Learn about choosing and Growing the best Plants for a Permaculture System

Course Structure

This course has ten lessons as follows:

1. Permaculture Gardens: Comparing different garden systems (eg. Mandala garden, forests, water, spirals).
2. Design -planning techniques and skills.
3. Garden Zones
4. Designing for natural pest, disease and weed control.
5. Companion Planting
6. Appropriate Technology in Permaculture Design
7. Water Gardens
8. Fruit Gardens
9. Herb Gardens
10.Mandala Gardens


Duration:  Up to 100 hours

Twenty to thirty species are used to supply 90 percent of our food, and a lot of them are annuals or treated as annuals. When you consider that there are more then 20,000 edible plants (world-wide),  from which you can harvest, leaves, seeds, fruits and roots, many of them perennial plants, it makes the first figure seem extremely small indeed.

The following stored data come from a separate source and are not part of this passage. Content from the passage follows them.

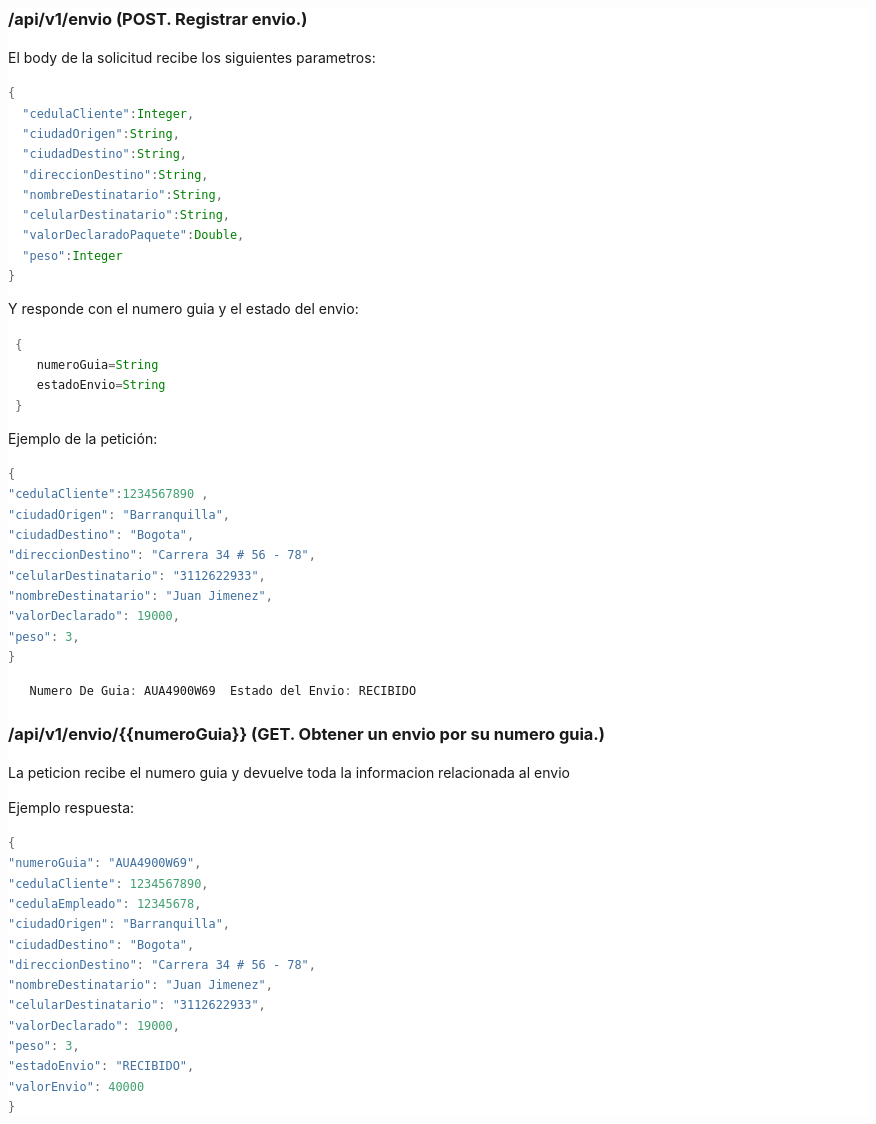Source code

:
### /api/v1/envio  (POST. Registrar envio.)

  El body de la solicitud recibe los siguientes parametros:
    
  ```java {.highlight .highlight-source-java .bg-black}
 {
    "cedulaCliente":Integer,
    "ciudadOrigen":String,
    "ciudadDestino":String,
    "direccionDestino":String,
    "nombreDestinatario":String,
    "celularDestinatario":String,
    "valorDeclaradoPaquete":Double,
    "peso":Integer
}
  ```
  Y responde con el numero guia y el estado del envio:
  ```java {.highlight .highlight-source-java .bg-black}
   {
      numeroGuia=String
      estadoEnvio=String
   }
 ``` 
  Ejemplo de la petición:
  
  ```java {.highlight .highlight-source-java .bg-black}
{
  "cedulaCliente":1234567890 ,
  "ciudadOrigen": "Barranquilla",
  "ciudadDestino": "Bogota",
  "direccionDestino": "Carrera 34 # 56 - 78",
  "celularDestinatario": "3112622933",
  "nombreDestinatario": "Juan Jimenez",
  "valorDeclarado": 19000,
  "peso": 3,
}
```

```java {.highlight .highlight-source-java .bg-black}
   Numero De Guia: AUA4900W69  Estado del Envio: RECIBIDO
 ``` 


### /api/v1/envio/{{numeroGuia}}  (GET. Obtener un envio por su numero guia.)
  La peticion recibe el numero guia y devuelve toda la informacion relacionada al envio
  
  Ejemplo respuesta: 
  
  ```java {.highlight .highlight-source-java .bg-black}
{
  "numeroGuia": "AUA4900W69",
  "cedulaCliente": 1234567890,
  "cedulaEmpleado": 12345678,
  "ciudadOrigen": "Barranquilla",
  "ciudadDestino": "Bogota",
  "direccionDestino": "Carrera 34 # 56 - 78",
  "nombreDestinatario": "Juan Jimenez",
  "celularDestinatario": "3112622933",
  "valorDeclarado": 19000,
  "peso": 3,
  "estadoEnvio": "RECIBIDO",
  "valorEnvio": 40000
}
 ``` 
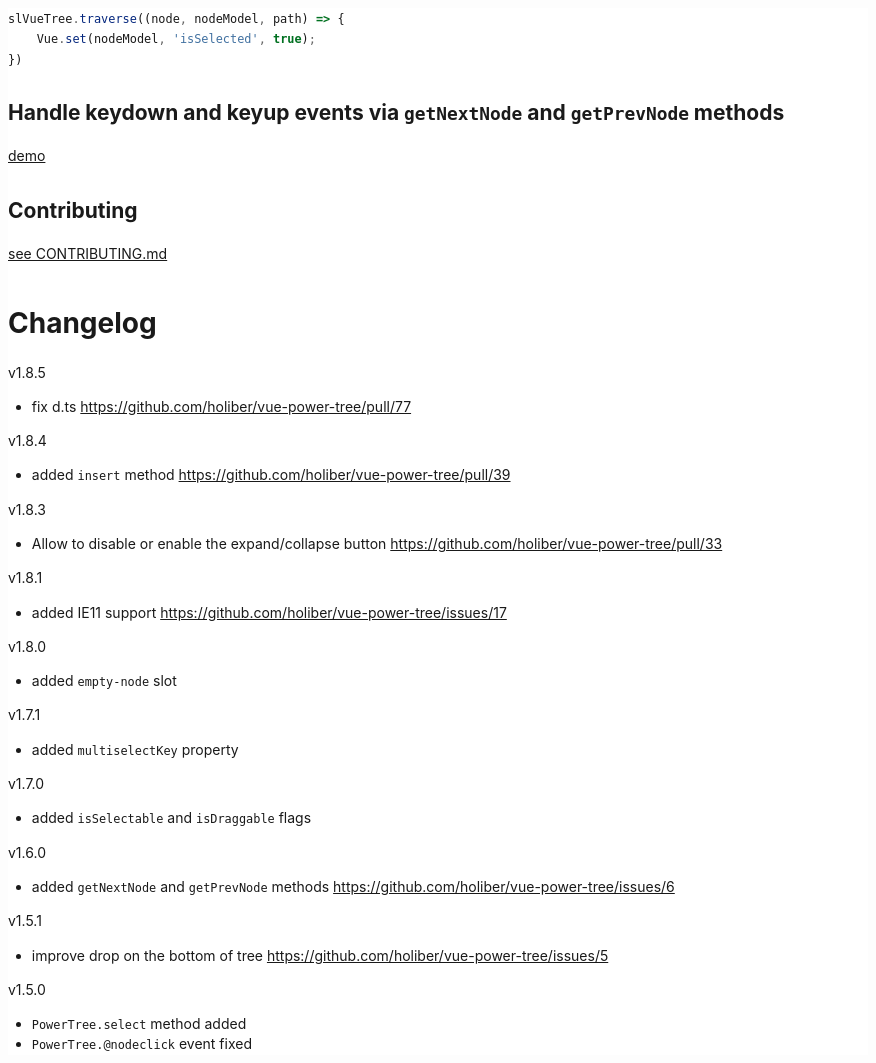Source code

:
 ```javascript
slVueTree.traverse((node, nodeModel, path) => {
    Vue.set(nodeModel, 'isSelected', true);
})
```

## Handle keydown and keyup events via `getNextNode` and `getPrevNode` methods

[demo](https://holiber.github.io/vue-power-tree/demo/keyboardcontrol)

## Contributing
[see CONTRIBUTING.md](CONTRIBUTING.md)

# Changelog
v1.8.5
- fix d.ts https://github.com/holiber/vue-power-tree/pull/77

v1.8.4
- added `insert` method https://github.com/holiber/vue-power-tree/pull/39

v1.8.3
- Allow to disable or enable the expand/collapse button https://github.com/holiber/vue-power-tree/pull/33

v1.8.1
- added IE11 support https://github.com/holiber/vue-power-tree/issues/17

v1.8.0

- added `empty-node` slot

v1.7.1

- added `multiselectKey` property

v1.7.0

- added `isSelectable` and `isDraggable` flags

v1.6.0

- added `getNextNode` and `getPrevNode` methods https://github.com/holiber/vue-power-tree/issues/6

v1.5.1
- improve drop on the bottom of tree https://github.com/holiber/vue-power-tree/issues/5

v1.5.0
- `PowerTree.select` method added
- `PowerTree.@nodeclick` event fixed
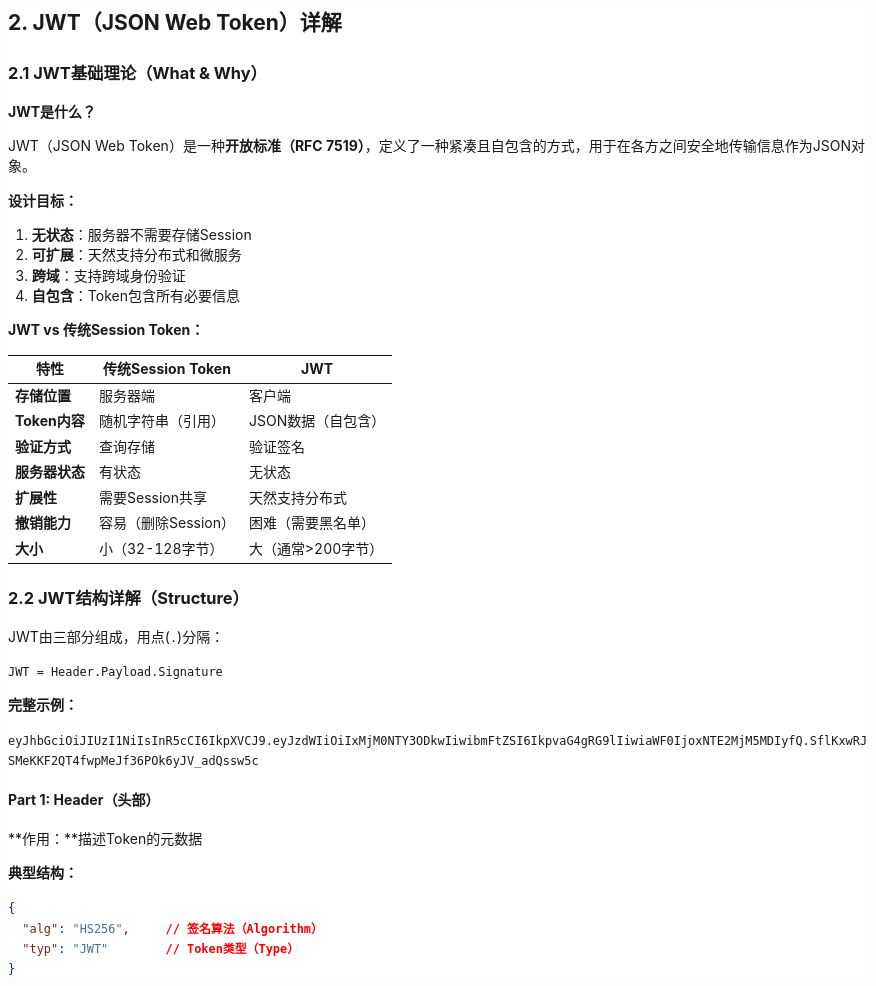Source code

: 
## 2. JWT（JSON Web Token）详解

### 2.1 JWT基础理论（What & Why）

**JWT是什么？**

JWT（JSON Web Token）是一种**开放标准（RFC 7519）**，定义了一种紧凑且自包含的方式，用于在各方之间安全地传输信息作为JSON对象。

**设计目标：**
1. **无状态**：服务器不需要存储Session
2. **可扩展**：天然支持分布式和微服务
3. **跨域**：支持跨域身份验证
4. **自包含**：Token包含所有必要信息

**JWT vs 传统Session Token：**

| 特性 | 传统Session Token | JWT |
|------|------------------|-----|
| **存储位置** | 服务器端 | 客户端 |
| **Token内容** | 随机字符串（引用） | JSON数据（自包含） |
| **验证方式** | 查询存储 | 验证签名 |
| **服务器状态** | 有状态 | 无状态 |
| **扩展性** | 需要Session共享 | 天然支持分布式 |
| **撤销能力** | 容易（删除Session） | 困难（需要黑名单） |
| **大小** | 小（32-128字节） | 大（通常>200字节） |

### 2.2 JWT结构详解（Structure）

JWT由三部分组成，用点(`.`)分隔：

```
JWT = Header.Payload.Signature
```

**完整示例：**
```
eyJhbGciOiJIUzI1NiIsInR5cCI6IkpXVCJ9.eyJzdWIiOiIxMjM0NTY3ODkwIiwibmFtZSI6IkpvaG4gRG9lIiwiaWF0IjoxNTE2MjM5MDIyfQ.SflKxwRJSMeKKF2QT4fwpMeJf36POk6yJV_adQssw5c
```

#### Part 1: Header（头部）

**作用：**描述Token的元数据

**典型结构：**
```json
{
  "alg": "HS256",     // 签名算法（Algorithm）
  "typ": "JWT"        // Token类型（Type）
}
```
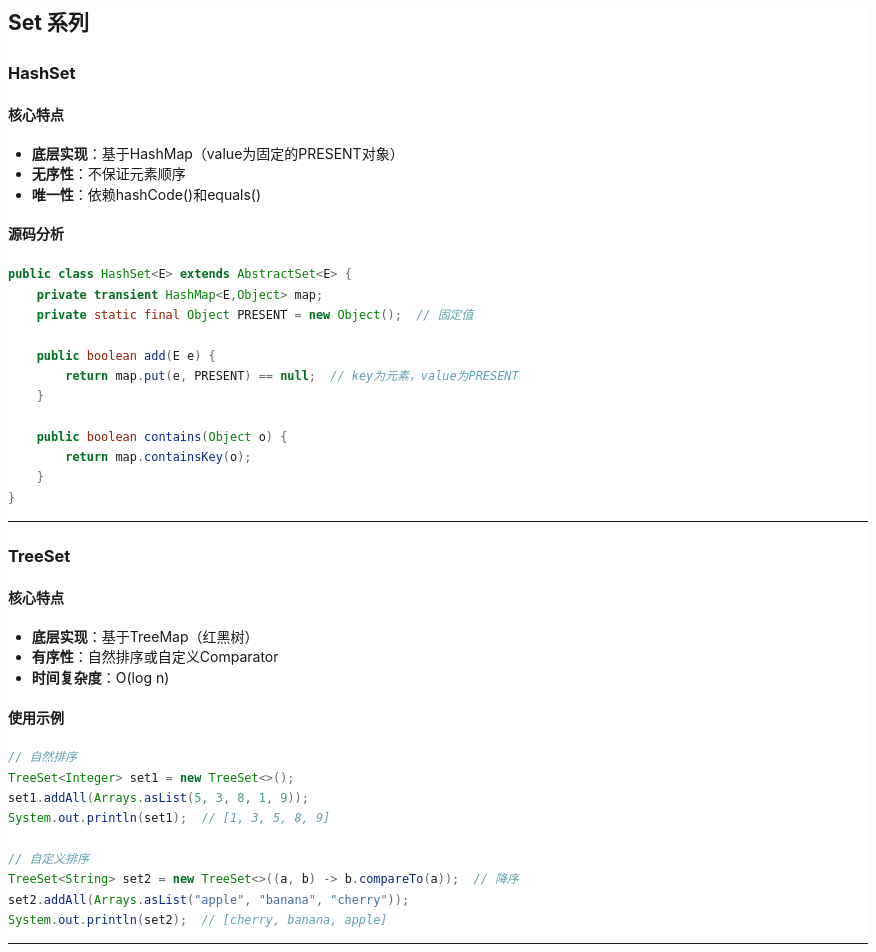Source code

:
## Set 系列

### HashSet

#### 核心特点

- **底层实现**：基于HashMap（value为固定的PRESENT对象）
- **无序性**：不保证元素顺序
- **唯一性**：依赖hashCode()和equals()

#### 源码分析

```java
public class HashSet<E> extends AbstractSet<E> {
    private transient HashMap<E,Object> map;
    private static final Object PRESENT = new Object();  // 固定值
    
    public boolean add(E e) {
        return map.put(e, PRESENT) == null;  // key为元素，value为PRESENT
    }
    
    public boolean contains(Object o) {
        return map.containsKey(o);
    }
}
```

---

### TreeSet

#### 核心特点

- **底层实现**：基于TreeMap（红黑树）
- **有序性**：自然排序或自定义Comparator
- **时间复杂度**：O(log n)

#### 使用示例

```java
// 自然排序
TreeSet<Integer> set1 = new TreeSet<>();
set1.addAll(Arrays.asList(5, 3, 8, 1, 9));
System.out.println(set1);  // [1, 3, 5, 8, 9]

// 自定义排序
TreeSet<String> set2 = new TreeSet<>((a, b) -> b.compareTo(a));  // 降序
set2.addAll(Arrays.asList("apple", "banana", "cherry"));
System.out.println(set2);  // [cherry, banana, apple]
```

---

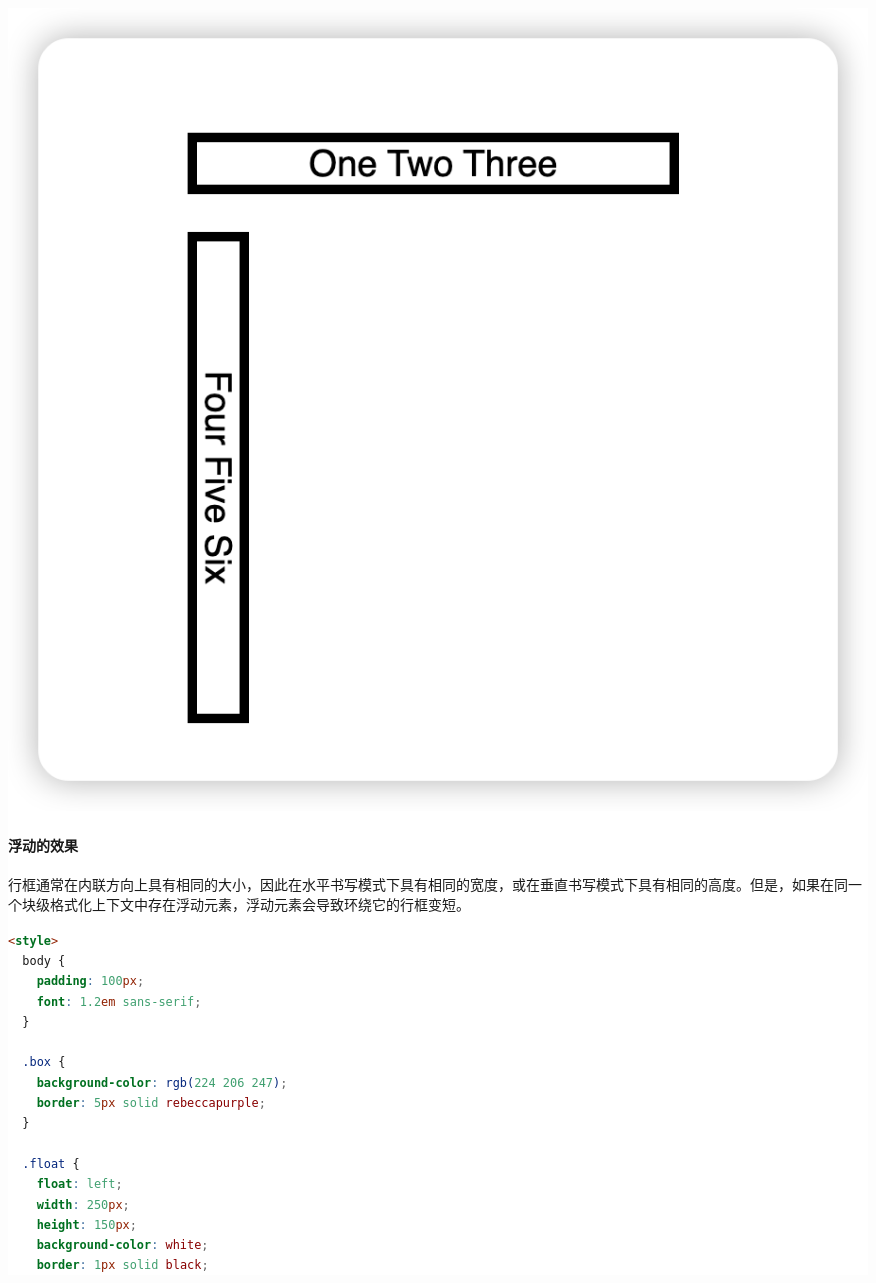 ![text-align 对其行内元素的例子](/2025/assets/text-align-can-be-used-to-align-inline-boxes.png)

#### 浮动的效果

行框通常在内联方向上具有相同的大小，因此在水平书写模式下具有相同的宽度，或在垂直书写模式下具有相同的高度。但是，如果在同一个块级格式化上下文中存在浮动元素，浮动元素会导致环绕它的行框变短。

```html
<style>
  body {
    padding: 100px;
    font: 1.2em sans-serif;
  }
  
  .box {
    background-color: rgb(224 206 247);
    border: 5px solid rebeccapurple;
  }
  
  .float {
    float: left;
    width: 250px;
    height: 150px;
    background-color: white;
    border: 1px solid black;
```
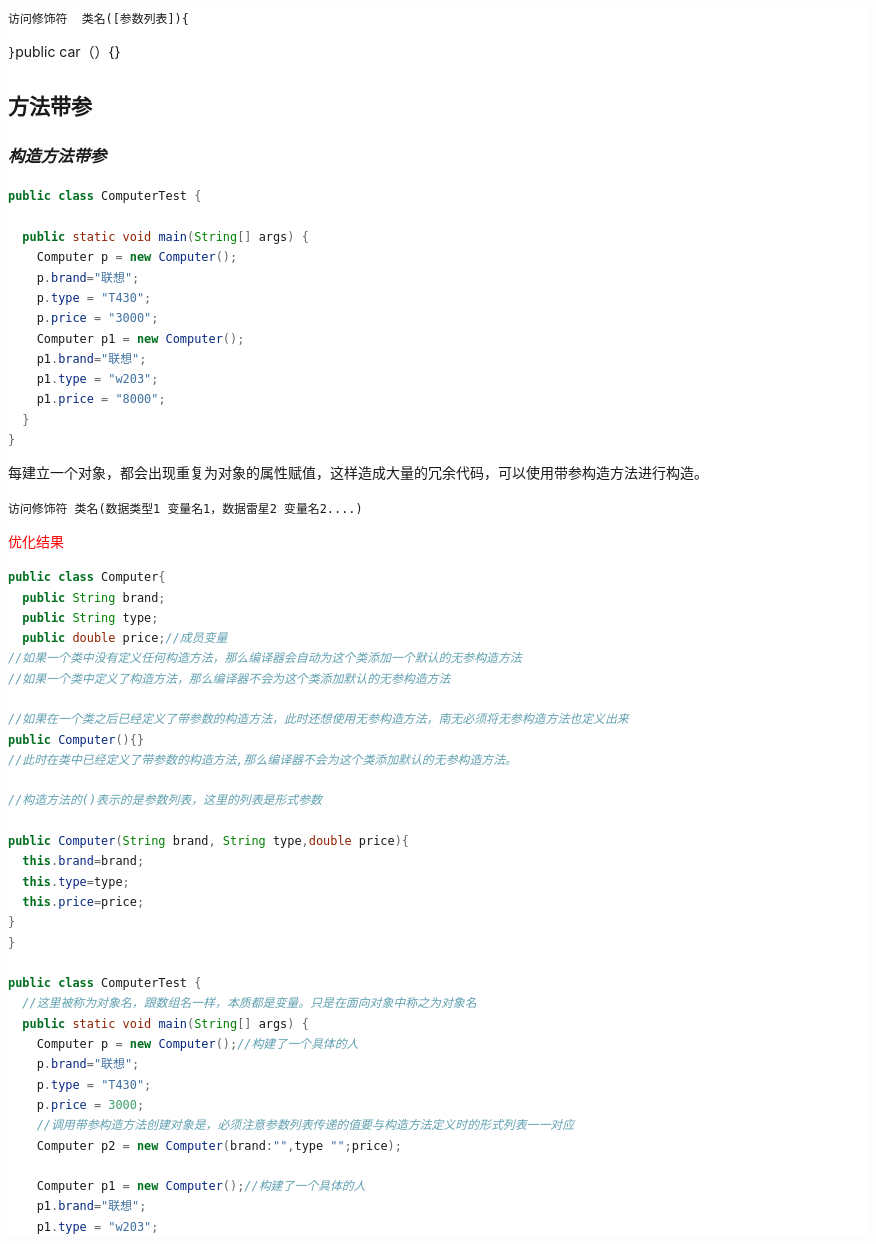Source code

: `访问修饰符  类名([参数列表]){`

`}`public car（）{}

## 方法带参

### ***构造方法带参***

```java
public class ComputerTest {

  public static void main(String[] args) {
    Computer p = new Computer();
    p.brand="联想";
    p.type = "T430";
    p.price = "3000";
    Computer p1 = new Computer();
    p1.brand="联想";
    p1.type = "w203";
    p1.price = "8000";
  }
}
```

每建立一个对象，都会出现重复为对象的属性赋值，这样造成大量的冗余代码，可以使用带参构造方法进行构造。

```
访问修饰符 类名(数据类型1 变量名1，数据雷星2 变量名2....)
```

<font color = "red">优化结果</font>

```java
public class Computer{
  public String brand;
  public String type;
  public double price;//成员变量
//如果一个类中没有定义任何构造方法，那么编译器会自动为这个类添加一个默认的无参构造方法
//如果一个类中定义了构造方法，那么编译器不会为这个类添加默认的无参构造方法

//如果在一个类之后已经定义了带参数的构造方法，此时还想使用无参构造方法，南无必须将无参构造方法也定义出来
public Computer(){}
//此时在类中已经定义了带参数的构造方法,那么编译器不会为这个类添加默认的无参构造方法。

//构造方法的()表示的是参数列表，这里的列表是形式参数

public Computer(String brand, String type,double price){
  this.brand=brand;
  this.type=type;
  this.price=price;
}
}

public class ComputerTest {
  //这里被称为对象名，跟数组名一样，本质都是变量。只是在面向对象中称之为对象名
  public static void main(String[] args) {
    Computer p = new Computer();//构建了一个具体的人
    p.brand="联想";
    p.type = "T430";
    p.price = 3000;
    //调用带参构造方法创建对象是，必须注意参数列表传递的值要与构造方法定义时的形式列表一一对应
    Computer p2 = new Computer(brand:"",type "";price);
    
    Computer p1 = new Computer();//构建了一个具体的人
    p1.brand="联想";
    p1.type = "w203";
```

Permaculture seeks to increase sustainability and bio-diversity, lessen input, grow plants that have more then one use and that are actually used (rather then just grown). Many plants will perform these functions: plants that are grown as culinary herbs can have medicinal qualities; trees that bear nuts and fruit - feed people and animals, provide windbreaks, animal shelters and alter micro-climates. Some provide fodder for animals, fix nitrogen in the soil, provide mulch, are beneficial companions to other plants, improve the soil and attract insects. Others provide wood for fuel and timber for buildings and fences. Permaculture encourages the use of perennials, they require less input then annuals, do not need to planted, fed or mulched as often, and help to create a sustainable system.  No matter where you live (in relation to climate) you could without much effort, double, triple, quadruple or more that original 20 -30 species.  

For plants to grow well they must be provided with growing conditions that suit them. The condition of the soil and soil life - such as soil microbes and fungi, soil fertility, soil pH, weeds, pests, and diseases, along with how the soil is managed (ie. cover crops, mulch, weeds etc) are all factors in healthy plant growth.